L’apparenza è una brutta bestia che ci avvelena il sangue e c’impedisce di vedere oltre. Noi gente per bene quando li incontriamo per strada, o fuori dai cancelli dell’Istituto d’arte dove poi magari nemmeno entrano preferendo bighellonare in giro, quando li squadriamo, i jeans laceri, la musica chiassosa nelle orecchie, le capigliature rasta e i capelli fucsia, gli spinelli e gli occhi appannati, scuotiamo la testa e cambiamo marciapiede snocciolando mentalmente il rosario delle ovvietà e delle maldicenze, ah ‘sta gioventù sbracata non c’è speranza.
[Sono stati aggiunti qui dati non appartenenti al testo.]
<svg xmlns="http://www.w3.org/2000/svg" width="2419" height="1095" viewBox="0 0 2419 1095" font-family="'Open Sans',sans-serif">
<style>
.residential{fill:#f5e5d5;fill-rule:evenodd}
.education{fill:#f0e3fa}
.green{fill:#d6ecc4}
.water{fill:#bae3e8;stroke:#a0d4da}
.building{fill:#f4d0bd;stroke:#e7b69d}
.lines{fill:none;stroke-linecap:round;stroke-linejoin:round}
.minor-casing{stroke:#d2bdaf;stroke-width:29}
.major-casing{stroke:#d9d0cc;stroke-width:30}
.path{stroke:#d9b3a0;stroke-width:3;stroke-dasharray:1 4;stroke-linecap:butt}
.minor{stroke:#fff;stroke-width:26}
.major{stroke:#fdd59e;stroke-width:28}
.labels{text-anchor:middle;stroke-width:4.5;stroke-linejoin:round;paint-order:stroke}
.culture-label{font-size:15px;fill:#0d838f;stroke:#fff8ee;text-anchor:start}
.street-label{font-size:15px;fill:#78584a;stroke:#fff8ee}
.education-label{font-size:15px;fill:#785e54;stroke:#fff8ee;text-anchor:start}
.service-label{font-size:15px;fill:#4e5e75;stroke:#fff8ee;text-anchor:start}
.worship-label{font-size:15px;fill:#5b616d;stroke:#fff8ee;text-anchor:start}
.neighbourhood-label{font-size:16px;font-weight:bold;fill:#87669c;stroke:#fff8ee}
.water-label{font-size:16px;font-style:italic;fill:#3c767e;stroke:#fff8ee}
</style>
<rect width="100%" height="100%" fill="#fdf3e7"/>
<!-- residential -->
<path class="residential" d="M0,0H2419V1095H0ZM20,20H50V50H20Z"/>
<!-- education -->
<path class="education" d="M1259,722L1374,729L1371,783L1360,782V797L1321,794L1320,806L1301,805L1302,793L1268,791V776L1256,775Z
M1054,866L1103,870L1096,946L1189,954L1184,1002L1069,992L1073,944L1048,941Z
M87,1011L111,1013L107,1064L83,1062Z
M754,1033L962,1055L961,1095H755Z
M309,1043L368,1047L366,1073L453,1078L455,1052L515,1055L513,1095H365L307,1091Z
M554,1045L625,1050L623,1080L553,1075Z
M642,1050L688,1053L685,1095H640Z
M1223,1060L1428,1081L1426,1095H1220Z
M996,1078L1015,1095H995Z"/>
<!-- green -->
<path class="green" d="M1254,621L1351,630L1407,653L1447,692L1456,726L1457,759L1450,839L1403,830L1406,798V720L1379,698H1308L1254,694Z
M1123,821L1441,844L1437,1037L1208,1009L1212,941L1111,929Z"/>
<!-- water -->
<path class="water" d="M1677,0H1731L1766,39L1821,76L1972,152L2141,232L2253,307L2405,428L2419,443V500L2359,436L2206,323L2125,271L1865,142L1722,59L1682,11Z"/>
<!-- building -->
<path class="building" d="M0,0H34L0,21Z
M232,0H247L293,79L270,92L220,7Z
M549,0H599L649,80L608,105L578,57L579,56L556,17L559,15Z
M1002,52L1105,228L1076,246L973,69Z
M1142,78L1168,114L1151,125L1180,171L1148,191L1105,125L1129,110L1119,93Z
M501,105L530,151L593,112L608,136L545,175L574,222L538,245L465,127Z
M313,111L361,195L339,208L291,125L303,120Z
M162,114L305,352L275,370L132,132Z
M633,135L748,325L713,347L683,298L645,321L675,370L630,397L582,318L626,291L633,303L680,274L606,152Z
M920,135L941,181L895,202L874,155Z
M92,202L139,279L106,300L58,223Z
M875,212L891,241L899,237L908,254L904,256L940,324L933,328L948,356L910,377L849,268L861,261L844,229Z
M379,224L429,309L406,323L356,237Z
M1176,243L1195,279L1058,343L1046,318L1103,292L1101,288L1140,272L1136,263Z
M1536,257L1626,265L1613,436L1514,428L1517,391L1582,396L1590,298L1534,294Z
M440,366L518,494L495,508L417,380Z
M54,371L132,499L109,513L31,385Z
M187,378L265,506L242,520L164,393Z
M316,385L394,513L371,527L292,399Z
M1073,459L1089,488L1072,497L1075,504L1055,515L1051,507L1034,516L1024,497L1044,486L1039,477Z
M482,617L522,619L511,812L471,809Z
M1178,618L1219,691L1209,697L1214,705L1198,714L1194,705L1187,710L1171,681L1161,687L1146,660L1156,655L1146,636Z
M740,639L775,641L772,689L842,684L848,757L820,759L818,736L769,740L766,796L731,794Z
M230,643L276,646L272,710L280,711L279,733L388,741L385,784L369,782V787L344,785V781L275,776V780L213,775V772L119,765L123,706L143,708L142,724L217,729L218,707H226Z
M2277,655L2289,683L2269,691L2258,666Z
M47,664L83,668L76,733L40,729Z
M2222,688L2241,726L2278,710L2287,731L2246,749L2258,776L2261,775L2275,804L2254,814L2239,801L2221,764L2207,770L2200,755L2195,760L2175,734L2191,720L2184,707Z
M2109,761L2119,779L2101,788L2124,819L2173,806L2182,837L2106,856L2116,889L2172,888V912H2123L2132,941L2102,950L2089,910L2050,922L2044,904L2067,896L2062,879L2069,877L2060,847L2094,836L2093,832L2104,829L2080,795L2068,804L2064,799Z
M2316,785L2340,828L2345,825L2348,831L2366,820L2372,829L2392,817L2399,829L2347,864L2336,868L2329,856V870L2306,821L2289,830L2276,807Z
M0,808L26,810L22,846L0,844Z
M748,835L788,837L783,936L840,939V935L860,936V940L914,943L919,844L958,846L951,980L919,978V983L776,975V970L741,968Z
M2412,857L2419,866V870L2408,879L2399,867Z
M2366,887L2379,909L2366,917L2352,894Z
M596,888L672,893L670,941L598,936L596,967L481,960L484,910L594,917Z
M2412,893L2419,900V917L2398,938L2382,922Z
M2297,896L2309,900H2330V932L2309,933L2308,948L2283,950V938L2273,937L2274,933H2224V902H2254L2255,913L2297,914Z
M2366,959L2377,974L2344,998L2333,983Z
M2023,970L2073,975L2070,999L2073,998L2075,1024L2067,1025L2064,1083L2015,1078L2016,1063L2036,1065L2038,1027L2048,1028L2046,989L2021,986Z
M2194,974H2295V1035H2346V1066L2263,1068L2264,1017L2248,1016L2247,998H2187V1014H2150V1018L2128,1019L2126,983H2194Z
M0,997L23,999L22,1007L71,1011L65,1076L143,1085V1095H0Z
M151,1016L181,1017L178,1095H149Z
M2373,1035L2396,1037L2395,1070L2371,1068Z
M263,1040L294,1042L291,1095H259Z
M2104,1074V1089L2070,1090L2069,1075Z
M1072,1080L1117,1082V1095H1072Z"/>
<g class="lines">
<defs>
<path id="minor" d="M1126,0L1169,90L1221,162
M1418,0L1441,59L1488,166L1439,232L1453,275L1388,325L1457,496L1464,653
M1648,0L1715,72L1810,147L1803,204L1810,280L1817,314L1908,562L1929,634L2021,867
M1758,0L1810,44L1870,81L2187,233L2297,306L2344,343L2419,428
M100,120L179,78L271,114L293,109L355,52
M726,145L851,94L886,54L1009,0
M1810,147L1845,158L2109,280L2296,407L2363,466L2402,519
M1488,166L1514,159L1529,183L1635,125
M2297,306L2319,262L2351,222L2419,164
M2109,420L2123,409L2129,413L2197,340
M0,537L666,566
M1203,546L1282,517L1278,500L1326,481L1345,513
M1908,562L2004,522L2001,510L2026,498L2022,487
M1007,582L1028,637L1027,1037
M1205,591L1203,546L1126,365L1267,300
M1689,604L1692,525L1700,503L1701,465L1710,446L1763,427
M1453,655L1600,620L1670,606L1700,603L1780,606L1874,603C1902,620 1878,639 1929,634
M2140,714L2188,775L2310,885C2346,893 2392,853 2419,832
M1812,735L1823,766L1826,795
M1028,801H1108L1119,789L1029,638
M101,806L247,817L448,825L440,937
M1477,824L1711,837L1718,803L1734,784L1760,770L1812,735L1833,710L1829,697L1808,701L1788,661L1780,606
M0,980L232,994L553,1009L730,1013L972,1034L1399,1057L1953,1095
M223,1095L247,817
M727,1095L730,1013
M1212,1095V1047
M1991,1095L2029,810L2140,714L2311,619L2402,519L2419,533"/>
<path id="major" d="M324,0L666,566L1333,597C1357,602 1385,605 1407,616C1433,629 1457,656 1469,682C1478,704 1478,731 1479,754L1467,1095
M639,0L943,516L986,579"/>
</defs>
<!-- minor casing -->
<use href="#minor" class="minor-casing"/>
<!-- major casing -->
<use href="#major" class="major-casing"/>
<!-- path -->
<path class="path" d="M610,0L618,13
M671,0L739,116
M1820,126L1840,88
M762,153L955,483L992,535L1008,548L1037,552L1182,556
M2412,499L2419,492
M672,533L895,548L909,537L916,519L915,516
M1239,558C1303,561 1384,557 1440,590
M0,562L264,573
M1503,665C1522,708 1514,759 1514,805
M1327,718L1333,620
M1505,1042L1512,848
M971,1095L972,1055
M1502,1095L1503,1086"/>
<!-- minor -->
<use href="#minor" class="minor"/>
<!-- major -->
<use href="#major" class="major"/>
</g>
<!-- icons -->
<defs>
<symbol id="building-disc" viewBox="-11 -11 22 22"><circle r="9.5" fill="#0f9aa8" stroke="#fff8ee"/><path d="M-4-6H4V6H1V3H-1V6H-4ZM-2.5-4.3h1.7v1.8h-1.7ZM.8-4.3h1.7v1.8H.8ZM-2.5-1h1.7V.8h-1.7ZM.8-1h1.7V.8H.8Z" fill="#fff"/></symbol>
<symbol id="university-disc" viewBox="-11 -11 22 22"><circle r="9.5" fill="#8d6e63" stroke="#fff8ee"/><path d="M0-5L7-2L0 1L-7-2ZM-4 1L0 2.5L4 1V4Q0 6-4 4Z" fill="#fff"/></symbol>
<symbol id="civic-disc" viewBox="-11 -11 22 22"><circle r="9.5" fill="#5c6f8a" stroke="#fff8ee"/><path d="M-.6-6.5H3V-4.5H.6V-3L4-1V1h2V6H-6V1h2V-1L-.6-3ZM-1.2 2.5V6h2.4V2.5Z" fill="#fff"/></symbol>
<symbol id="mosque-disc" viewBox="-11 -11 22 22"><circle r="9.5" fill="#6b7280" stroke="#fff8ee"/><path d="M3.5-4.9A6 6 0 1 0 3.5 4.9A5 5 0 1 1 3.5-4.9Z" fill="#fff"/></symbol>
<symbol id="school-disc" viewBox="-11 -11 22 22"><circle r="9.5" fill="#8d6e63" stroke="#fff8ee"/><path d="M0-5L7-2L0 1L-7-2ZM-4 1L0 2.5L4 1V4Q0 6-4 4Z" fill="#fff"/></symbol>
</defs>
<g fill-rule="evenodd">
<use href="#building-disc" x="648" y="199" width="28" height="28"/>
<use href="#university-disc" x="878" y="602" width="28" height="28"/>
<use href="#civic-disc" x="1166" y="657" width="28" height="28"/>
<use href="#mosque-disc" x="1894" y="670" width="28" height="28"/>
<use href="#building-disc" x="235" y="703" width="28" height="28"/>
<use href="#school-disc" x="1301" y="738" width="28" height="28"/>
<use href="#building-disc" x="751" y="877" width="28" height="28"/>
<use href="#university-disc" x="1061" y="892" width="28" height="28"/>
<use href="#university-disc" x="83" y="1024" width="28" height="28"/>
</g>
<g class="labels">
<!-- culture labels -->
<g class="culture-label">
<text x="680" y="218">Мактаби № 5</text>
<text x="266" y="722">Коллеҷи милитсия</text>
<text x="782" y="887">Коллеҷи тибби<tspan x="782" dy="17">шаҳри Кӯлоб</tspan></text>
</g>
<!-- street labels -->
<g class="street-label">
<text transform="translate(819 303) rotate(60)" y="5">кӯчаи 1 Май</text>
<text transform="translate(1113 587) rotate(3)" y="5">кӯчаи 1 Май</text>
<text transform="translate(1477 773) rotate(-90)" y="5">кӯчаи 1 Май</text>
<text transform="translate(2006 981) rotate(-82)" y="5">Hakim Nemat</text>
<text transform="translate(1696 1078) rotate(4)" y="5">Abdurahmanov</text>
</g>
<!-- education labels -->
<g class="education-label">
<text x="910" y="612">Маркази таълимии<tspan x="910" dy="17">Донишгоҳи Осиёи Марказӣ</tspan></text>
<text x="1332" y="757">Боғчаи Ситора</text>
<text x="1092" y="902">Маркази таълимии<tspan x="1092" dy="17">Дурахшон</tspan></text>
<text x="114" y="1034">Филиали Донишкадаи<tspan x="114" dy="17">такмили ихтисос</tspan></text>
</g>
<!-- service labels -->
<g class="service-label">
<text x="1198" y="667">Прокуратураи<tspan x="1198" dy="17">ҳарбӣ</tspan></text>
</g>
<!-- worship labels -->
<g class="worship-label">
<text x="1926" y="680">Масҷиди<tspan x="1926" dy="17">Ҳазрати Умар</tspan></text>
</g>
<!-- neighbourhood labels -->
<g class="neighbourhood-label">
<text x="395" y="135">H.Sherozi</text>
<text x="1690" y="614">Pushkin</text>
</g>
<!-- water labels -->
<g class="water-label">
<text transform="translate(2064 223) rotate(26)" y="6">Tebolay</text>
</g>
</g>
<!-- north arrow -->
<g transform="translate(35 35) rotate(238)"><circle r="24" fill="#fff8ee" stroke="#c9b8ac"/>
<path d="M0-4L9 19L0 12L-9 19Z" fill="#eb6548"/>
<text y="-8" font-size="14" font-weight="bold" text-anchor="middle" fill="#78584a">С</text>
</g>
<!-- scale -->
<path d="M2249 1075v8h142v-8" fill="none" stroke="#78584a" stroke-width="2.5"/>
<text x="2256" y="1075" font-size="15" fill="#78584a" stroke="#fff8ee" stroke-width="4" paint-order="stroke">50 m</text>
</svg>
E invece la speranza c’è e bella, se solo sapessimo l’entusiasmo e l’estro artistico di cui sono capaci sotto l’aspetto poco promettente. Io ho avuto la fortuna di incrociarli in più occasioni, generazioni di studenti che non mutano negli anni, brutta crosta dura e mollica morbida, se vogliamo usare una metafora da panetteria. Più di vent’anni fa i primi sono stati quelli che hanno affrescato l’ambulatorio della Pediatria, per una settimana a dipingere dinosauri verdi alle pareti con un’allegria contagiosa e una bravura inimmaginabile. Me li ricordo, chiassosi e impertinenti lavorare sodo per ore e ore senza alcuna ricompensa se non la soddisfazione di rendere più vivibile un luogo di piccole e grandi sofferenze. Avevano immortalato anche me su una parete, un dinosauro un po’ citrullo in camice e fonendo con tanto di targhetta col mio nome e quanti bambini ho tranquillizzato mostrando la mia caricatura mentre li visitavo. Poi il reparto è stato spostato in altri locali e loro, per me sempre gli stessi ragazzi anche se della generazione scolastica successiva, a dipingere da capo, questa volta su grandi tele, non più dinosauri ma treni allegri e surreali, sospesi per aria, che avrebbero fatto la gioia di Magritte e Chagall.

E adesso quest’ultima generazione durante i giorni di co-gestione ha deciso, anziché sfaccendarsi in fesserie, di affrescare a tutta parete l’aula dove studiano arte. Si sono divisi compiti e competenza, la riproduzione in scala dell’opera, la preparazione del fondo, la scelta dei colori il più simili all’originale, le prove e la pittura definitiva. In pochi giorni la notte stellata ha preso forma e sostanza. Ed eccola lì la loro opera, forse non la si può definire opera d’arte ma è opera loro fatta con bravura. Sono convinto che se Van Gogh potesse vedere il risultato ne sarebbe orgoglioso e finalmente si aprirebbe un sorriso sul suo volto eternamente sofferto. Bravi, ragazzi!